Surely, it would be much better to assume Putin has at least some rationality — however irrational the war — and press for a political solution to prevent needless butchery and nuclear catastrophes.
Policy analyst Anatol Lieven has argued that Putin may accept a neutral Ukraine that abandons long-range missiles and cedes Crimea, which Western powers have already in practice ceded. Importantly, such concessions would not be appeasement as these measures would entail concessions from Putin also — he wouldn't get a Ukrainian puppet president or any more territory. It is also worth considering the possibility that Putin’s actions, however unconscionable, were in part provoked by US actions, and thus rather predictable.
George Kennan, architect of the US’s Cold War containment, warned in the 1990s that a new cold war would occur if NATO continued to expand. “I think it is the beginning of a new cold war. I think the Russians will gradually react quite adversely and it will affect their policies. I think it is a tragic mistake. There was no reason for this whatsoever. No one was threatening anybody else … We have signed up to protect a whole series of countries, even though we have neither the resources nor the intention to do so in any serious way.” The full interview is worth reading.
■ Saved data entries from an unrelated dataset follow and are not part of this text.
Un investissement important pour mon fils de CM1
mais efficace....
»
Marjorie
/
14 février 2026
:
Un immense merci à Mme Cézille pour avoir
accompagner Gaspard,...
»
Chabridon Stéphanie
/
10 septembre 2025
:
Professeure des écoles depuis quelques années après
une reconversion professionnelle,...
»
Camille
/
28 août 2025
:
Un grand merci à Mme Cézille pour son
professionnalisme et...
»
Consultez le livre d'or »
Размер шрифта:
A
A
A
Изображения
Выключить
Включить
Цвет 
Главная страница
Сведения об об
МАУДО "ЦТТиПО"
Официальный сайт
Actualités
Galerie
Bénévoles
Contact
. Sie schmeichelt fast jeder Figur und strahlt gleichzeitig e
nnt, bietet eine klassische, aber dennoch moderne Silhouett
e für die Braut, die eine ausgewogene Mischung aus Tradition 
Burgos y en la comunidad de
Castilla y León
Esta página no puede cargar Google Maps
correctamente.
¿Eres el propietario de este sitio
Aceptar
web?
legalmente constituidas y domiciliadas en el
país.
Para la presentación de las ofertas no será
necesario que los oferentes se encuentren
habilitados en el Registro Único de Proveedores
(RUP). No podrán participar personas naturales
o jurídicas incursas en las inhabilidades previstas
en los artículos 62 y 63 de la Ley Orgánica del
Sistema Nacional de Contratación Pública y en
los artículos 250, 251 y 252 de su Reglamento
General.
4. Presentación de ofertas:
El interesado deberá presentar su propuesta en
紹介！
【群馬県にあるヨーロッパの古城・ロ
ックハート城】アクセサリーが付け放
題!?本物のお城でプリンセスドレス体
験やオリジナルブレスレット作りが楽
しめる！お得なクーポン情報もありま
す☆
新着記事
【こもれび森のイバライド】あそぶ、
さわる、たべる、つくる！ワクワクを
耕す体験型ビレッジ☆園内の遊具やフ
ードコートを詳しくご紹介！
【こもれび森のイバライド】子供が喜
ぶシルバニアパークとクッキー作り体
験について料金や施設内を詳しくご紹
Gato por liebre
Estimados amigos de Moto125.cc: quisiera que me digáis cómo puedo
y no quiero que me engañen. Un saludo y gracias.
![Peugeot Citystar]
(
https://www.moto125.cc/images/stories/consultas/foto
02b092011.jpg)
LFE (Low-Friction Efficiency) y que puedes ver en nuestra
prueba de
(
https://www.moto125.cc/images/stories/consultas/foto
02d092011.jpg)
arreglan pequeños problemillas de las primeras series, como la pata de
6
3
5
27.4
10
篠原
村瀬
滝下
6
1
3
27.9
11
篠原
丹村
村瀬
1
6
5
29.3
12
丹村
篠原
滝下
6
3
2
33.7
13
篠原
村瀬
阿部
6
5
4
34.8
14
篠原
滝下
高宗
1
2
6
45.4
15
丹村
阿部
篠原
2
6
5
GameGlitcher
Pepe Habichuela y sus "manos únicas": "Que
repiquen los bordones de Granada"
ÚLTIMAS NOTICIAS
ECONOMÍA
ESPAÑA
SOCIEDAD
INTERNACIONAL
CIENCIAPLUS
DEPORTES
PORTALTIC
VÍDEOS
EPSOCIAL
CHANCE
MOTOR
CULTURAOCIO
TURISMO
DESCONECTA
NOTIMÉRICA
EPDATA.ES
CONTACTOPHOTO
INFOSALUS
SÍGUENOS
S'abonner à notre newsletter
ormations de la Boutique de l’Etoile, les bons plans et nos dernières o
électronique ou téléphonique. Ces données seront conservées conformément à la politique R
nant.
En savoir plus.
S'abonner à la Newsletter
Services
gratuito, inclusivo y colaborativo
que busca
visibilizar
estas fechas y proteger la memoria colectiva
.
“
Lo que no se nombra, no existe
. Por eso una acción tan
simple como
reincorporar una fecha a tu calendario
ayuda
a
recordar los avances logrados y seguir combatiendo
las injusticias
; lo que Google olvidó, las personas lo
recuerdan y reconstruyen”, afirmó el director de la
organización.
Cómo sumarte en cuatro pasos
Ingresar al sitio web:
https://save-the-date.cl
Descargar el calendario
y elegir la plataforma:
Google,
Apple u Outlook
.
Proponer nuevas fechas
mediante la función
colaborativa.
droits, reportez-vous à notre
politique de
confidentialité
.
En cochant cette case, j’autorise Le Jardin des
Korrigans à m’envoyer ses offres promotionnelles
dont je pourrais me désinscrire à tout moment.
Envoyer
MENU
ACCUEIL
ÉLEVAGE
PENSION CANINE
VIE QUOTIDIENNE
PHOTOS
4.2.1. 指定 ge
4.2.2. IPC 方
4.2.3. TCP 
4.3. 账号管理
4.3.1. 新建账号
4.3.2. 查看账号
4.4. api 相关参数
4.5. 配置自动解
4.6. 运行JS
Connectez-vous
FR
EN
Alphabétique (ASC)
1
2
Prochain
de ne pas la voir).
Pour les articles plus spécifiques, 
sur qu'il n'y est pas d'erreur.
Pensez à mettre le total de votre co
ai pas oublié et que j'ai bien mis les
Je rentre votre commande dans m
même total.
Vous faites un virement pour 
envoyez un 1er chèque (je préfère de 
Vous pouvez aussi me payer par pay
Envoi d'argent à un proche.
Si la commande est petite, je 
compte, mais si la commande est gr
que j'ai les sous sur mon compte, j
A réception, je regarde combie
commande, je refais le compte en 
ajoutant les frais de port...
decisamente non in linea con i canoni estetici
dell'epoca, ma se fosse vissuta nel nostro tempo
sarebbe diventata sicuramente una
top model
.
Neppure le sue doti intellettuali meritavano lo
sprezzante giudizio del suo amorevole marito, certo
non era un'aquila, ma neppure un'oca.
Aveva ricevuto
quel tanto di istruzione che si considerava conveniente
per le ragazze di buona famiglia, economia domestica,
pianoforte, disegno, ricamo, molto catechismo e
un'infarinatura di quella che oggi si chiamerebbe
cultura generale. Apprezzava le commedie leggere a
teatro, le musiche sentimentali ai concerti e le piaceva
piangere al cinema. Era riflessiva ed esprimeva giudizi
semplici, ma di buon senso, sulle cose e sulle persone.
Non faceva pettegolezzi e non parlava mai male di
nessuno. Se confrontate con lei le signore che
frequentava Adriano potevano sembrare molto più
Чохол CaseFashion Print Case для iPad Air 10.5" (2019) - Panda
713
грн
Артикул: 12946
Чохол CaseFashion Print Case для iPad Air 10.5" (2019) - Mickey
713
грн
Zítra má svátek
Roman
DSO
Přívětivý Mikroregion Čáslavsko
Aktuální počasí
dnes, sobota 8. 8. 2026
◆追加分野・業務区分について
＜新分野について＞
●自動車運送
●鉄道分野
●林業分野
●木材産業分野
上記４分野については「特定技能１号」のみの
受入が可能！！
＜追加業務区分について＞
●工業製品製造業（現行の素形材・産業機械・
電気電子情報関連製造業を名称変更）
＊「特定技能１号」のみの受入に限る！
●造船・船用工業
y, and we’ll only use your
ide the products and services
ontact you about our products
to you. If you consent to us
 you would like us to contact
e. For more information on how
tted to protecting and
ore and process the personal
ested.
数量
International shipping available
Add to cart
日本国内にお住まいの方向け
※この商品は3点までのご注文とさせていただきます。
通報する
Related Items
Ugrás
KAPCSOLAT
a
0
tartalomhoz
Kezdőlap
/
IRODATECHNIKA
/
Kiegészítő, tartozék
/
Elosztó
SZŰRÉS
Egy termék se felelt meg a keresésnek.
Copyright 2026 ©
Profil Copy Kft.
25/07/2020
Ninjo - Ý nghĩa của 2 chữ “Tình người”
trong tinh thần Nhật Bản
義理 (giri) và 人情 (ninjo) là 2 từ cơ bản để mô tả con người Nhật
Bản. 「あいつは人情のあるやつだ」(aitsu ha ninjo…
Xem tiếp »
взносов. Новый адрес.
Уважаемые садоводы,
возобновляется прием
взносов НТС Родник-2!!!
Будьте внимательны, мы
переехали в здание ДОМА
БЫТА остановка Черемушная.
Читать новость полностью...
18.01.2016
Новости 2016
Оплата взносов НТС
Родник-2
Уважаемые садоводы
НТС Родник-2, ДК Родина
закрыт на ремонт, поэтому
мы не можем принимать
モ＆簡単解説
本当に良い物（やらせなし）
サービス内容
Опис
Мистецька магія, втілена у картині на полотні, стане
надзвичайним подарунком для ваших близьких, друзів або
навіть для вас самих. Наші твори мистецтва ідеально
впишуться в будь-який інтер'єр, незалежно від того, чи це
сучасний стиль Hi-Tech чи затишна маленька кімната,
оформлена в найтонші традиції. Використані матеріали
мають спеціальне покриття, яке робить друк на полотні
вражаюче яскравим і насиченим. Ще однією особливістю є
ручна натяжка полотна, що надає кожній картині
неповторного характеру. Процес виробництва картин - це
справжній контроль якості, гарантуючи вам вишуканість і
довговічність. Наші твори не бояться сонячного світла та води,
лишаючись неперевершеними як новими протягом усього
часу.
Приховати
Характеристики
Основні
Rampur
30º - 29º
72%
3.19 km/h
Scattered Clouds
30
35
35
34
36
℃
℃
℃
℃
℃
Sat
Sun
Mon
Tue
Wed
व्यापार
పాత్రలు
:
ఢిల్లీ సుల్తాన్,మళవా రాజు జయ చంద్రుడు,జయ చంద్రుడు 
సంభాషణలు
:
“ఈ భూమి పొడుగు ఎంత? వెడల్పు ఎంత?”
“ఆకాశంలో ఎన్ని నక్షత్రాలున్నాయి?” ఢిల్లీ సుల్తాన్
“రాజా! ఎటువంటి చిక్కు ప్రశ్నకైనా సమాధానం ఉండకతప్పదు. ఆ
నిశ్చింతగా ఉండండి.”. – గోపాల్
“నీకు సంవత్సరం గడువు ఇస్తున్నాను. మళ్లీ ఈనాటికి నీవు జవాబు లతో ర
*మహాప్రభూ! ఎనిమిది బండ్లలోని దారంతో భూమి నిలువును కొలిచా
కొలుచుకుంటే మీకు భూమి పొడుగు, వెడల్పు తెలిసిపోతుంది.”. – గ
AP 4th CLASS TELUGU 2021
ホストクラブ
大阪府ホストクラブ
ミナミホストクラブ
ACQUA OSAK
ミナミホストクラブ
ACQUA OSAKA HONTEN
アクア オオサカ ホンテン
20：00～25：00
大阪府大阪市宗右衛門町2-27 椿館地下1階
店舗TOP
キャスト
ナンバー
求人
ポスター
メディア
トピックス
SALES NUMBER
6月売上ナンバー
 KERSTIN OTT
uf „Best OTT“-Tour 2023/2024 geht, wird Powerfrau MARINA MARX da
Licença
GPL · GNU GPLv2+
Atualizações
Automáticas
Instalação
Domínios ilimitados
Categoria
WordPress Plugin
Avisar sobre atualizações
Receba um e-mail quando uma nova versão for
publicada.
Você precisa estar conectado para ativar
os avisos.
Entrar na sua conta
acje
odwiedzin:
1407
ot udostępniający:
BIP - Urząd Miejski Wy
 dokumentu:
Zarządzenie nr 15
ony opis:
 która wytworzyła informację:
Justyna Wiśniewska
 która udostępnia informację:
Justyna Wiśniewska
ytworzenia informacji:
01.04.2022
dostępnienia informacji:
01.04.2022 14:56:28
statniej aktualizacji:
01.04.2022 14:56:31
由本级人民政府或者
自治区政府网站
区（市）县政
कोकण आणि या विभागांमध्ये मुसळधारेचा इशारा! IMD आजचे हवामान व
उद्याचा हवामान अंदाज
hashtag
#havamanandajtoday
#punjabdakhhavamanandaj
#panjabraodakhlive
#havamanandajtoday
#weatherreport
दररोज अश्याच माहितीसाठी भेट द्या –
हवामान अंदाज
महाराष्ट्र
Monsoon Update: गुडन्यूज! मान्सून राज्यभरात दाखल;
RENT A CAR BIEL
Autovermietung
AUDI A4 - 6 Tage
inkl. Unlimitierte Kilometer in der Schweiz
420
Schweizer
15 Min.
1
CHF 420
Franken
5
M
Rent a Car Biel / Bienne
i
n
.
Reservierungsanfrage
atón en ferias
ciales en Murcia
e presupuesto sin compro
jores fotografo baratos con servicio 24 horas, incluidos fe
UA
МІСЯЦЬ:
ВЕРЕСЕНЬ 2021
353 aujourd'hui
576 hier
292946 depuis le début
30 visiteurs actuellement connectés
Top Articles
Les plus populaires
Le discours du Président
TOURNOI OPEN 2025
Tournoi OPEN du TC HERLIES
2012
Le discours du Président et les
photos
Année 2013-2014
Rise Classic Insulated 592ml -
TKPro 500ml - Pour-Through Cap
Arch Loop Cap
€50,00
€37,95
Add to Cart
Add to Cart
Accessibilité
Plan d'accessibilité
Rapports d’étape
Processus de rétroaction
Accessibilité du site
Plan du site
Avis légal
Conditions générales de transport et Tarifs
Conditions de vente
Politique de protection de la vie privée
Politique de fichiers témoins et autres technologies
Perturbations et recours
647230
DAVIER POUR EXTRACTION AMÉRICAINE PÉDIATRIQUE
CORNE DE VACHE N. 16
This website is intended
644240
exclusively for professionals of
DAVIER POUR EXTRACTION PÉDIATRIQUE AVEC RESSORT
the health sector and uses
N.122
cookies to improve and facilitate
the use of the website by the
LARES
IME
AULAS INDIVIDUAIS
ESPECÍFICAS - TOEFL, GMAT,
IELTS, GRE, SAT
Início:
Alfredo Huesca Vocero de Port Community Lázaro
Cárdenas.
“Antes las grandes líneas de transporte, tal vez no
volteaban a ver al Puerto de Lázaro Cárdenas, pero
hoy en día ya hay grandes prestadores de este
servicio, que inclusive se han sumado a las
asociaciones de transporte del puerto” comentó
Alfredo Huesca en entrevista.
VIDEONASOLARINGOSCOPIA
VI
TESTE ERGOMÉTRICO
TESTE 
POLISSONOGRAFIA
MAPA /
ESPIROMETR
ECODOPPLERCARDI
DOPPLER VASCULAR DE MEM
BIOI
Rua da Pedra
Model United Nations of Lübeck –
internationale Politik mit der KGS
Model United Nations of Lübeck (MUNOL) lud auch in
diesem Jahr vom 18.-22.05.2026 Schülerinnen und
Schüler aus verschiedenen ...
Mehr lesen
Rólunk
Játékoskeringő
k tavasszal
More recently, a prophetic and powerful presentation by political scientist, Mearsheimer has gone viral. In a 2015 speech, Mearsheimer warned: “I think what’s going on here is that the west is leading Ukraine down the primrose path and the end result is that Ukraine is going to get wrecked. The policy that I am advocating, which is neutralising Ukraine and then building it up economically, and getting it out of the competition between NATO on one side and Russia on the other, is the best thing that could happen to Ukrainians. What we’re doing is encouraging Ukrainians to play tough with the Russians … If they do that, the end result is their country is going to be wrecked.”
Would this not have been a more humane solution than what has taken place? None of this excuses Putin’s war. But if we are to be consistent in our opposition to militarism and aggression, we must oppose both Putin’s war and NATO. The solution to both, at least in this conflict, may in fact be connected.
Simply put, it means standing against the militarisation of Europe by campaigning for negotiations and diplomacy. We should all show solidarity with Ukrainians but also campaign for a de-militarised Europe.